Australian border control officials initially approached the boat on 17 May and then again on 22 May. Most of the passengers– including a pregnant woman, two seven-year-olds and an infant – boarded a Border Force vessel after being told they could bathe there. Yet once aboard they were kept in cells for about a week. Some were denied medical care or access to their own medication.
On 31 May Australian officials transferred the crew and people seeking asylum onto two different and smaller boats, and the crew were given instructions to go to Rote Island in Indonesia as well as a map showing landing sites. The two boats had little fuel and one ran out of fuel while at sea. The terrified passengers were forced to do a dangerous mid-sea transfer onto the remaining boat and were eventually rescued by Indonesian locals after hitting a reef.
On the original boat, the six crew claim that Australian officials gave them a total of 32,000 USD. At least one person seeking asylum testified to Amnesty that he had witnessed the transaction.

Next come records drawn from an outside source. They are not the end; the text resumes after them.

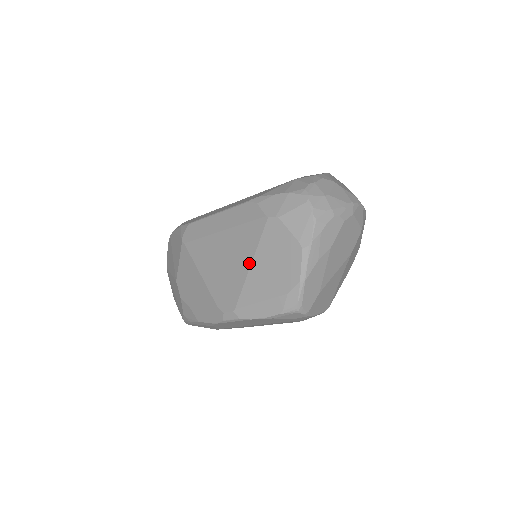
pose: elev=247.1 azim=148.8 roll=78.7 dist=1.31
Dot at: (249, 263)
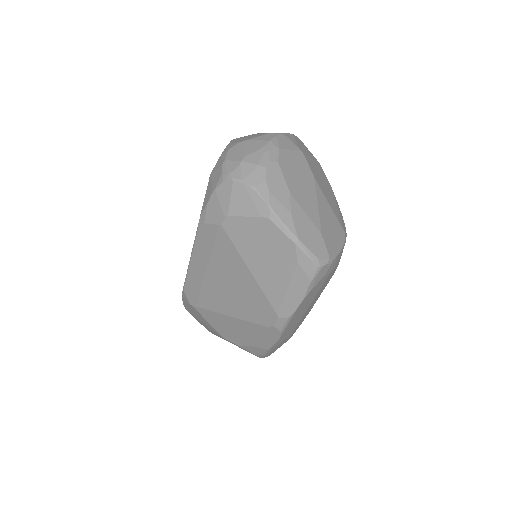
Dot at: (248, 272)
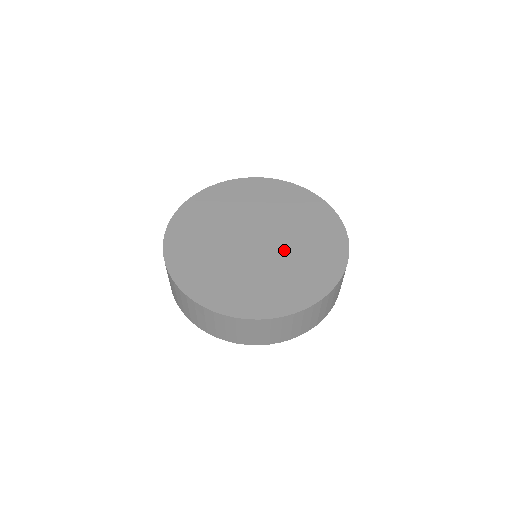
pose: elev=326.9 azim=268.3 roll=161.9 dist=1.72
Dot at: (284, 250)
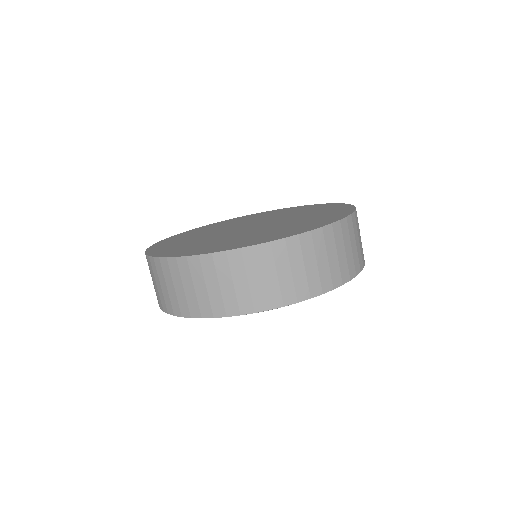
Dot at: (275, 225)
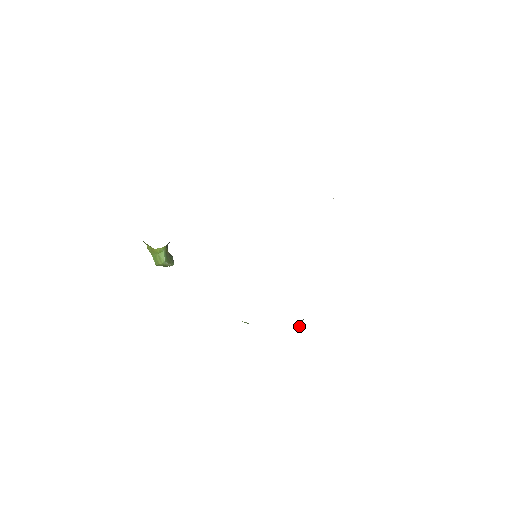
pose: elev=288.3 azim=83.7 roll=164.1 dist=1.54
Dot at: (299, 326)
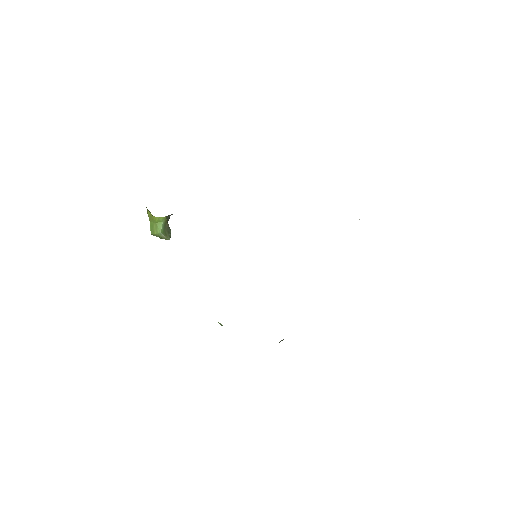
Dot at: occluded
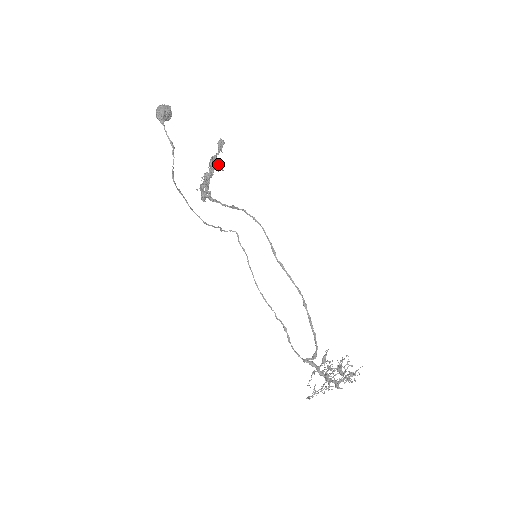
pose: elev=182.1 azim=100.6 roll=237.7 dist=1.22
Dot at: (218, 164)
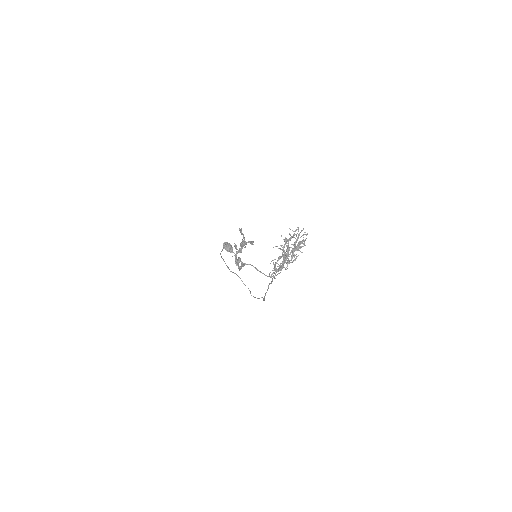
Dot at: (241, 230)
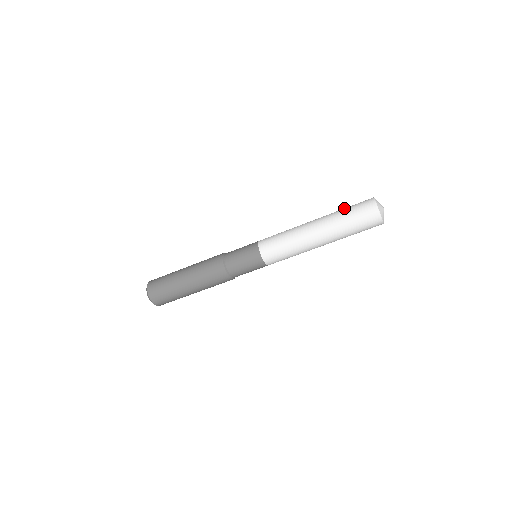
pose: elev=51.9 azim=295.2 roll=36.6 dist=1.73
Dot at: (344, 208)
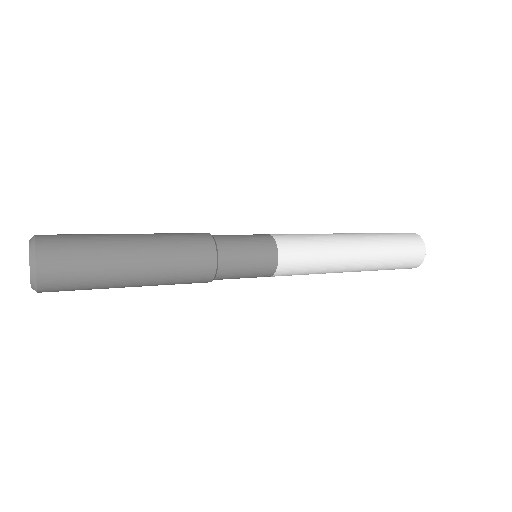
Dot at: (395, 253)
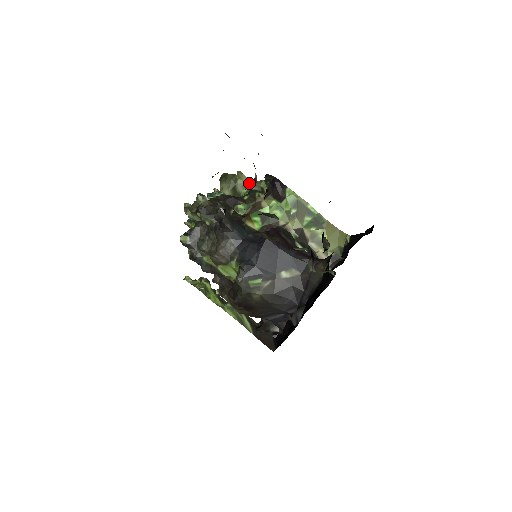
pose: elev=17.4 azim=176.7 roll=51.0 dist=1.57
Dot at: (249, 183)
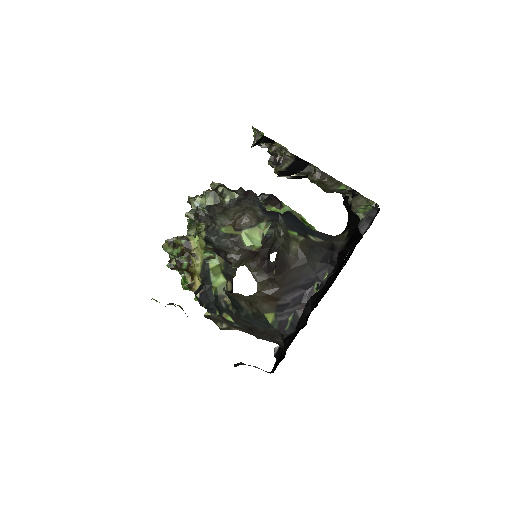
Dot at: occluded
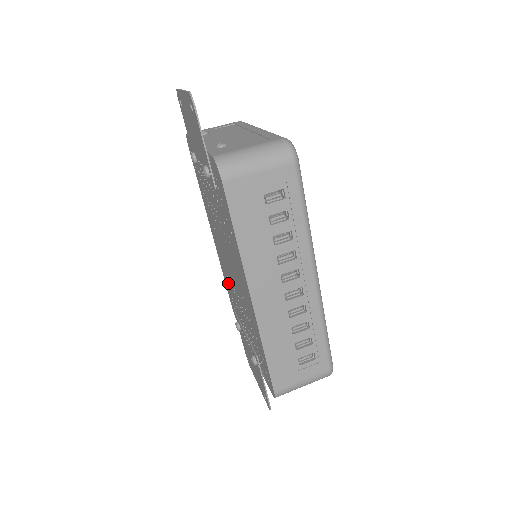
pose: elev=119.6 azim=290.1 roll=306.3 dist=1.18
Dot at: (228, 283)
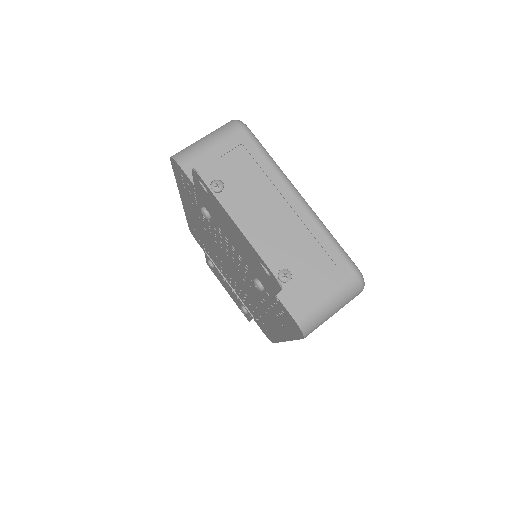
Dot at: (202, 240)
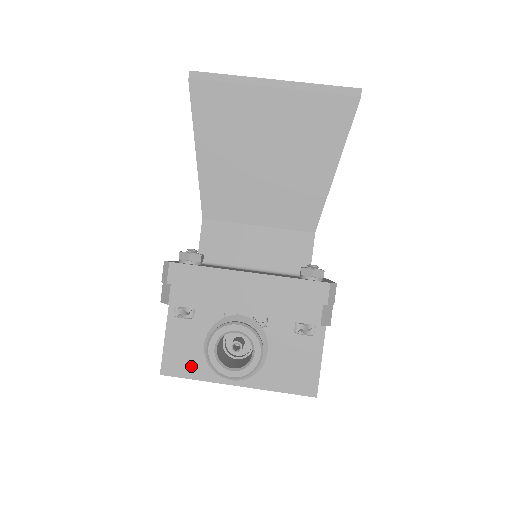
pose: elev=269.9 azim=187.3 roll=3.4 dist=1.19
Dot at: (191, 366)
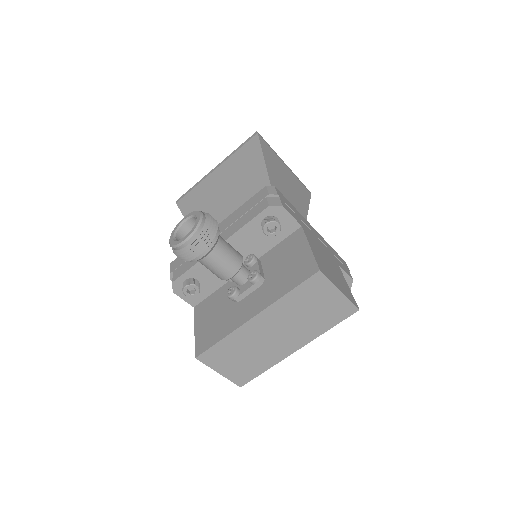
Dot at: (216, 333)
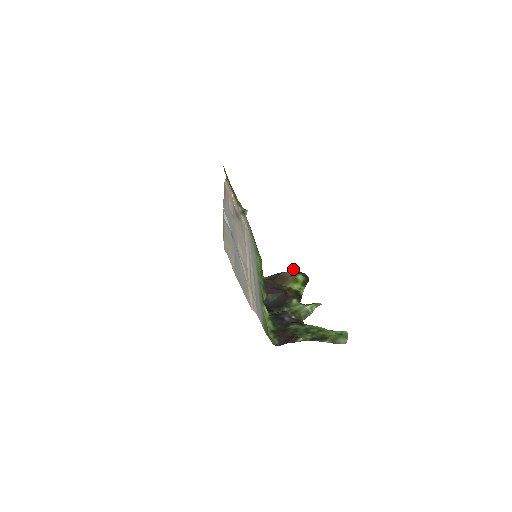
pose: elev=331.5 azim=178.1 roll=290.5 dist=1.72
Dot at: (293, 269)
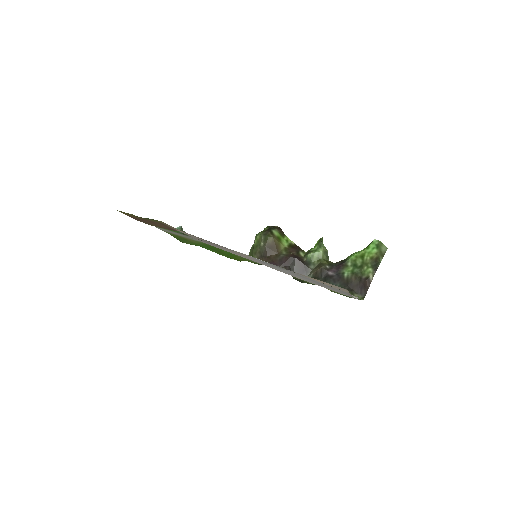
Dot at: (260, 232)
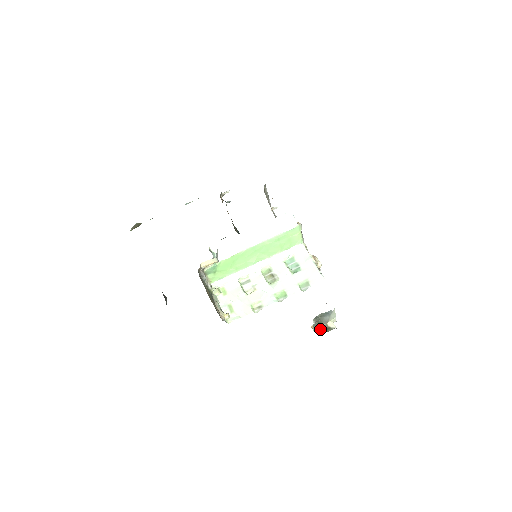
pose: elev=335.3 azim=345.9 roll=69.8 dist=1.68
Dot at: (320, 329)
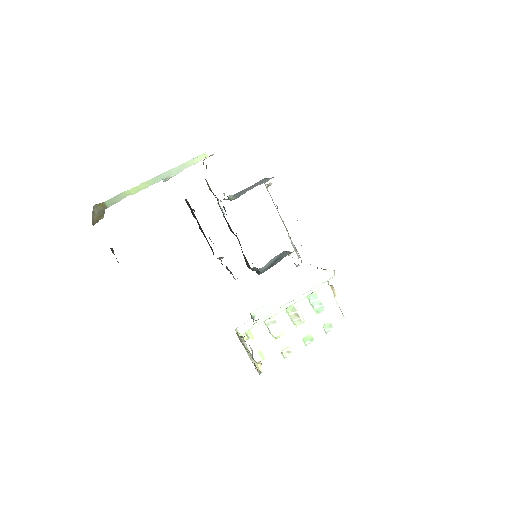
Dot at: occluded
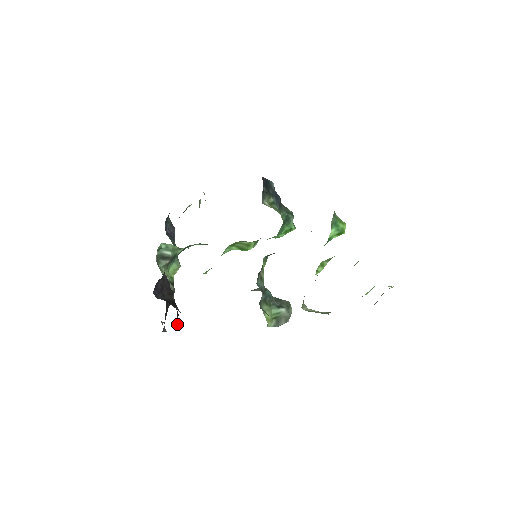
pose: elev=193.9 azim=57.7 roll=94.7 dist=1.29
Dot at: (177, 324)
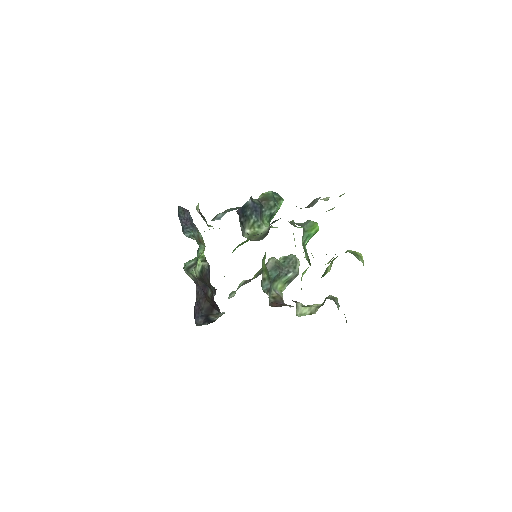
Dot at: (219, 311)
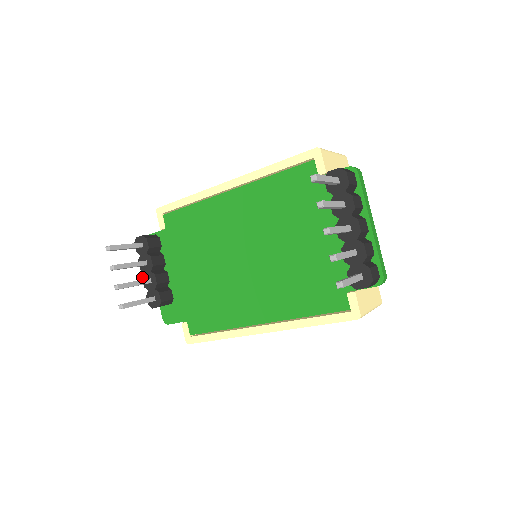
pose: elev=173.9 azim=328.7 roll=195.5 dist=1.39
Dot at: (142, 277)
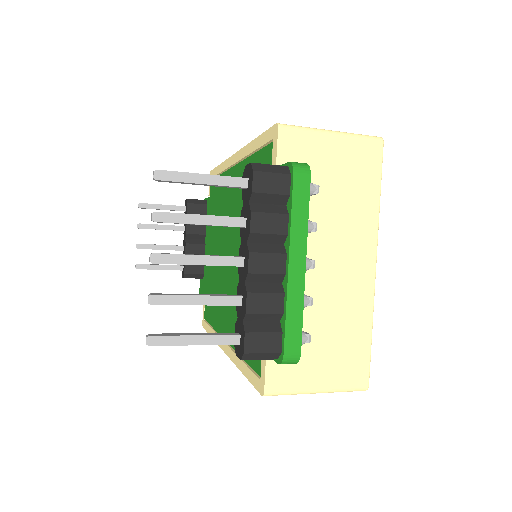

Indonesian police confirmed to Amnesty that they had found that precise amount of money on the crew when they arrested them on arrival in the country.
Amnesty’s investigation is based on interviews with the 62 adults seeking asylum, the six crew members and Indonesian officials. The organisation has also accessed crucial documentary evidence, including photos and a video taken by the passengers themselves during their journey. Indonesian police also showed an Amnesty researcher the money they confiscated from the six crew - in US 100 dollar bills.
July incident
By hook or by crook also documents a second case of possible payment by Australian officials to a boat crew to smuggle people to Indonesia in July. This case, unlike the May incident, has not received widespread media coverage. In the second instance, Australian officials again appear to have directed the crew of a boat to take people to Rote Island in Indonesia.
Passengers who were on the boat told Amnesty that they were intercepted by the Australian Navy and Border Force on 25 July, and then put onto a new boat on 1 August. By this time the boat crew had two new bags that the passengers had not seen before. When the passengers became suspicious and threatened to open the bags the Australians repeatedly told them not to.
Operation Sovereign Borders
These incidents took place in the context of Australia’s Operation Sovereign Borders (OSB), a military-led border control operation launched in 2013 to stop anyone – including refugees and people seeking asylum – from reaching Australia irregularly by boat.
Amnesty is calling for a Royal Commission into Operation Sovereign Borders, to investigate and report on allegations of criminal and unlawful acts committed by Australian government officials.
‘Push-backs’ violate the principle of non-refoulement, which says refugees cannot be sent back to countries where they are at risk and have a right to have their asylum claims assessed.